Want to make money? Buy retail real estate investment trusts (REITs).
Yeah, yeah, I know. The world of bricks-and-mortar retail — and its mall-owning retail landlords — is supposed to be dead, vaporized by the alien mothership known as Amazon.
But retail REITs didn’t die. They didn’t fade away.
They were just revalued to a price level that made better economic sense.
Retail Real Estate Investment Trusts
The situation today is exactly the opposite of almost 18 months ago, in September 2016, when I warned that REITs as an investment class were at peak valuation.
What was the tip-off?
The seemingly harmless news that REITs were about to become the 11th official investment class by the folks at Standard & Poor’s.
Hero to (Almost) Zero
That shouldn’t be a big deal, but my “irony indicator” hit the red zone. Why? Well, as I noted back then, REITs were perceived as “bulletproof investing vehicles.”
From that perspective, no wonder Standard & Poor’s wanted REITs as a separate sector. Real estate stocks were flying high. USA Today noted how REITs had “outpaced the S&P 500 for the past three-, five, 10-, 15-, 20-, 25-, 30-, 35- and 40-year periods ending June 30.”
I’ve seen it happen again and again in my career as a financial journalist and investor. When the media start writing up stories about “can’t miss” investment sectors, it’s time to run for the hills.
You already know the story since then.
Popular real estate funds like the Vanguard Real Estate ETF (NYSE: VNQ) fell 15%.
At the same time, interest rates basically doubled — the U.S. 10-year Treasury note’s yield rose from a historic low of 1.5% to a recent high of 3.1%.

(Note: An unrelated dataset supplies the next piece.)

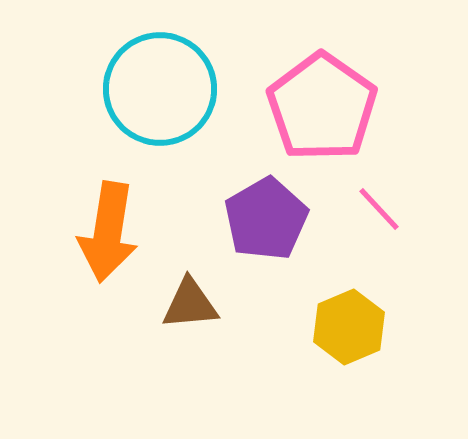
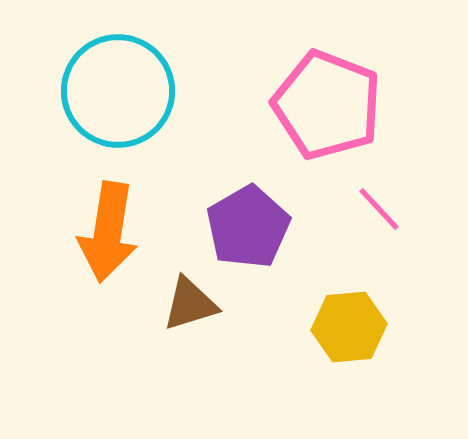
cyan circle: moved 42 px left, 2 px down
pink pentagon: moved 5 px right, 2 px up; rotated 14 degrees counterclockwise
purple pentagon: moved 18 px left, 8 px down
brown triangle: rotated 12 degrees counterclockwise
yellow hexagon: rotated 18 degrees clockwise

I expect the exchange-traded fund (ETF) to rebound sharply from here.
The rise in rates is already baked into the price of most REITs, yet the Vanguard ETF and instruments like it are selling for not much more than their book value at this point. Basically, that’s the “garage” sale price if you were to sell the entire company, all its assets, at an auction.
Likewise leading REITs such as Simon Property Group Inc. (NYSE: SPG), with its shares 23% lower since mid-2016. The mall developer now sells at a price-to-earnings (P/E) ratio of 23 — very close to its all-time low P/E ratio of 21, set in March 2009 (when the stock doubled in price in the next six months).
I have another best-in-class real estate retail stock recommended to Total Wealth Insider subscribers that pays an even bigger dividend yield, and trades at its lowest P/E value in more than a decade. Meanwhile, it continues to pump out that critical measure of REIT financial health — FFO (funds from operations) — at levels well above Wall Street estimates.
The point is, the past two years killed off the weakest, poorly led store chains and forced owners of retail real estate to pare back their portfolios to their strongest properties.
It’s left the strongest stocks in the REIT sector selling at valuations not seen since the worst days of the financial crisis — which means it’s a great time to buy this unloved sector.